##### Recorded information #####

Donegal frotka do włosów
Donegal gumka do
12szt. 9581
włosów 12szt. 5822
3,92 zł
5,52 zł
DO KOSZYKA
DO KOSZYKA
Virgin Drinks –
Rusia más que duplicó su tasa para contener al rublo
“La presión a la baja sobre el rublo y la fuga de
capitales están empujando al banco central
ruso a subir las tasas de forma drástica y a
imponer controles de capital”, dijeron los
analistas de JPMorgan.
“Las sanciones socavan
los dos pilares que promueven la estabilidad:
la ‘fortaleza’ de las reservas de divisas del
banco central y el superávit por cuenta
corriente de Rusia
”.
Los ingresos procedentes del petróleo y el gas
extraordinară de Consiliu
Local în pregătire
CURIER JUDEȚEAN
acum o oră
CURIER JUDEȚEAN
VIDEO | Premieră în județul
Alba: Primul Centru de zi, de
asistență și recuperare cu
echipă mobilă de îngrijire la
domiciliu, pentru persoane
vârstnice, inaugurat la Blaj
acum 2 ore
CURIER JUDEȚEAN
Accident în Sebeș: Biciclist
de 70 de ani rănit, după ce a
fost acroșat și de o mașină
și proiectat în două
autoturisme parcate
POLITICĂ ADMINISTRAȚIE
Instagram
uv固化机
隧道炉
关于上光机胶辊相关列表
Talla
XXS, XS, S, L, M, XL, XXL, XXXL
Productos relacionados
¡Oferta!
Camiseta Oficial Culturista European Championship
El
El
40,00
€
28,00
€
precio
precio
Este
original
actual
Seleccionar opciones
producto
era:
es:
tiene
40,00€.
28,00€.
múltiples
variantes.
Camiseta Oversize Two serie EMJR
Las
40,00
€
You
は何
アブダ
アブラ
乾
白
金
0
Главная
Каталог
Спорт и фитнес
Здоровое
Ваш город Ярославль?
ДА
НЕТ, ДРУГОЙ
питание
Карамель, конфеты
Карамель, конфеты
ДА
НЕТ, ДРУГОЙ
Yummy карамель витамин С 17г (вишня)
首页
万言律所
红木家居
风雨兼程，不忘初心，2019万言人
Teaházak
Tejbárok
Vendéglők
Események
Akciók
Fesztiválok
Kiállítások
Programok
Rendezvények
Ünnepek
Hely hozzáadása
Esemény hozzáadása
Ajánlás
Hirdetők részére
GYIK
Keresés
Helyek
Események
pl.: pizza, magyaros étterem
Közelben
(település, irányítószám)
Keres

#####

-- What is required --
Write out every line of the material above in order, reproducing each word and symbol as it appears.

-- The completed task --
Donegal frotka do włosów
Donegal gumka do
12szt. 9581
włosów 12szt. 5822
3,92 zł
5,52 zł
DO KOSZYKA
DO KOSZYKA
Virgin Drinks –
Rusia más que duplicó su tasa para contener al rublo
“La presión a la baja sobre el rublo y la fuga de
capitales están empujando al banco central
ruso a subir las tasas de forma drástica y a
imponer controles de capital”, dijeron los
analistas de JPMorgan.
“Las sanciones socavan
los dos pilares que promueven la estabilidad:
la ‘fortaleza’ de las reservas de divisas del
banco central y el superávit por cuenta
corriente de Rusia
”.
Los ingresos procedentes del petróleo y el gas
extraordinară de Consiliu
Local în pregătire
CURIER JUDEȚEAN
acum o oră
CURIER JUDEȚEAN
VIDEO | Premieră în județul
Alba: Primul Centru de zi, de
asistență și recuperare cu
echipă mobilă de îngrijire la
domiciliu, pentru persoane
vârstnice, inaugurat la Blaj
acum 2 ore
CURIER JUDEȚEAN
Accident în Sebeș: Biciclist
de 70 de ani rănit, după ce a
fost acroșat și de o mașină
și proiectat în două
autoturisme parcate
POLITICĂ ADMINISTRAȚIE
Instagram
uv固化机
隧道炉
关于上光机胶辊相关列表
Talla
XXS, XS, S, L, M, XL, XXL, XXXL
Productos relacionados
¡Oferta!
Camiseta Oficial Culturista European Championship
El
El
40,00
€
28,00
€
precio
precio
Este
original
actual
Seleccionar opciones
producto
era:
es:
tiene
40,00€.
28,00€.
múltiples
variantes.
Camiseta Oversize Two serie EMJR
Las
40,00
€
You
は何
アブダ
アブラ
乾
白
金
0
Главная
Каталог
Спорт и фитнес
Здоровое
Ваш город Ярославль?
ДА
НЕТ, ДРУГОЙ
питание
Карамель, конфеты
Карамель, конфеты
ДА
НЕТ, ДРУГОЙ
Yummy карамель витамин С 17г (вишня)
首页
万言律所
红木家居
风雨兼程，不忘初心，2019万言人
Teaházak
Tejbárok
Vendéglők
Események
Akciók
Fesztiválok
Kiállítások
Programok
Rendezvények
Ünnepek
Hely hozzáadása
Esemény hozzáadása
Ajánlás
Hirdetők részére
GYIK
Keresés
Helyek
Események
pl.: pizza, magyaros étterem
Közelben
(település, irányítószám)
Keres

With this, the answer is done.